*TO-DO ITEM*
Convert the text in the records below into a Markdown table with the columns No. and Text, starting at the line containing "academia literaria, donde" and ending at the line containing "testigos son las piedras de Anaxarte.". Number each row, include only those lines, and omit any blank lines.

*DATA SECTION*
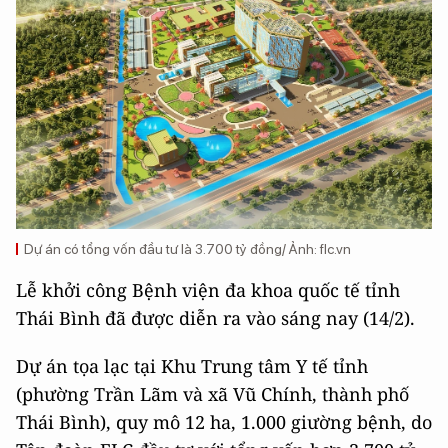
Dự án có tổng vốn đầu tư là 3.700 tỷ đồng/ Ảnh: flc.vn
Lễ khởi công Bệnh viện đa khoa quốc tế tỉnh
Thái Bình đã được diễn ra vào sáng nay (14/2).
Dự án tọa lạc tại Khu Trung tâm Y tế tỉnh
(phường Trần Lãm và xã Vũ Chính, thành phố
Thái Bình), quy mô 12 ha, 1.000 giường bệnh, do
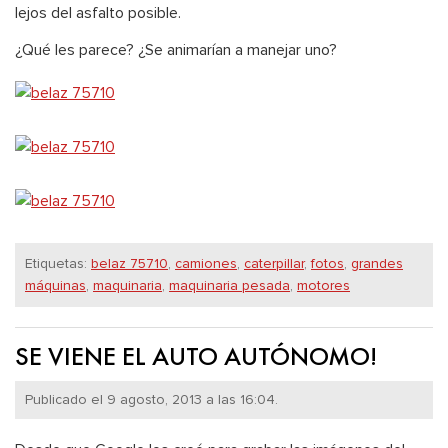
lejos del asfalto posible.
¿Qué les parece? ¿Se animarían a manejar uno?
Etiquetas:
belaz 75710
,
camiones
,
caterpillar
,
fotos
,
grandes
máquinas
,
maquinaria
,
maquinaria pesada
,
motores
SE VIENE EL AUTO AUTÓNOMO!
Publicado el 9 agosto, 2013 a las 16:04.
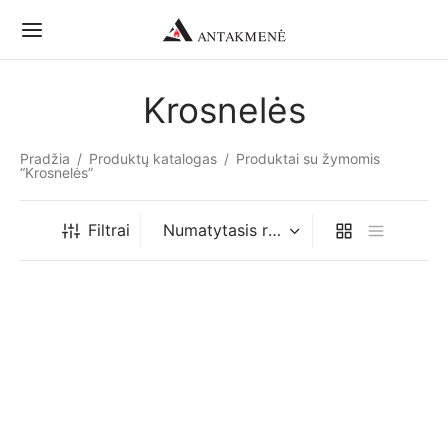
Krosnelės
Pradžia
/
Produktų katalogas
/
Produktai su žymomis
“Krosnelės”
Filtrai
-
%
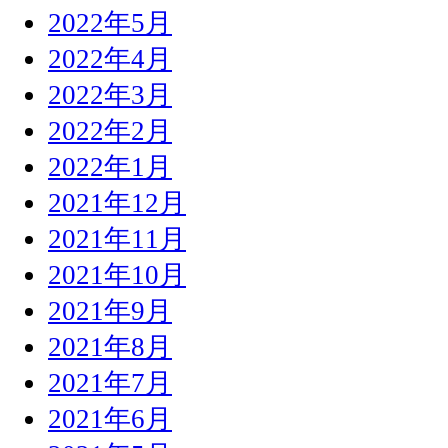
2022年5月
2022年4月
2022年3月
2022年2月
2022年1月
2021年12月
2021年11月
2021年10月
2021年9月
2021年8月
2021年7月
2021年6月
* * *
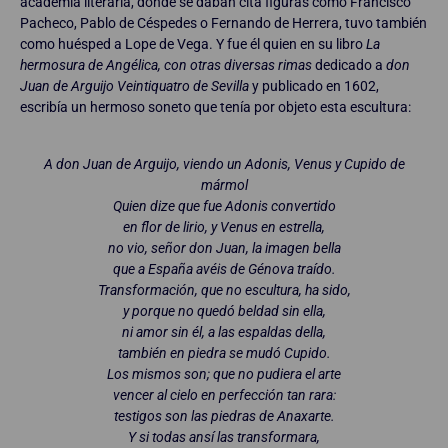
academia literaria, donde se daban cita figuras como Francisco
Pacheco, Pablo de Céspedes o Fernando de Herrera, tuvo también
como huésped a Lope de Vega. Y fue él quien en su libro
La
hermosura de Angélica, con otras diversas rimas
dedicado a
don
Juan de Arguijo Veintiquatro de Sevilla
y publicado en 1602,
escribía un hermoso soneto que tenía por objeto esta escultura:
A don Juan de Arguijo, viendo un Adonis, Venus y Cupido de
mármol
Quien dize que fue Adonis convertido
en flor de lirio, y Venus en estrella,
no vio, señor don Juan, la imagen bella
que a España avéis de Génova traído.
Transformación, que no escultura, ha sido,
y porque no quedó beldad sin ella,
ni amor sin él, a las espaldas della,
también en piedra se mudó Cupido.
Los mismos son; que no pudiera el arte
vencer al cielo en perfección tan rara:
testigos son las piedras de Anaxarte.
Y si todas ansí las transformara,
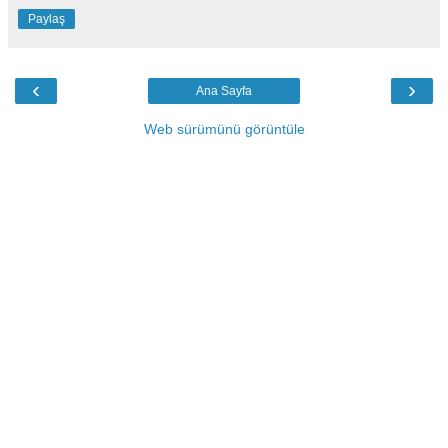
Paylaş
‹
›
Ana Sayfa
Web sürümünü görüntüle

*YOUR SOLUTION*
| No. | Text |
|---|---|
| 1 | academia literaria, donde se daban cita figuras como Francisco |
| 2 | Pacheco, Pablo de Céspedes o Fernando de Herrera, tuvo también |
| 3 | como huésped a Lope de Vega. Y fue él quien en su libro |
| 4 | La |
| 5 | hermosura de Angélica, con otras diversas rimas |
| 6 | dedicado a |
| 7 | don |
| 8 | Juan de Arguijo Veintiquatro de Sevilla |
| 9 | y publicado en 1602, |
| 10 | escribía un hermoso soneto que tenía por objeto esta escultura: |
| 11 | A don Juan de Arguijo, viendo un Adonis, Venus y Cupido de |
| 12 | mármol |
| 13 | Quien dize que fue Adonis convertido |
| 14 | en flor de lirio, y Venus en estrella, |
| 15 | no vio, señor don Juan, la imagen bella |
| 16 | que a España avéis de Génova traído. |
| 17 | Transformación, que no escultura, ha sido, |
| 18 | y porque no quedó beldad sin ella, |
| 19 | ni amor sin él, a las espaldas della, |
| 20 | también en piedra se mudó Cupido. |
| 21 | Los mismos son; que no pudiera el arte |
| 22 | vencer al cielo en perfección tan rara: |
| 23 | testigos son las piedras de Anaxarte. |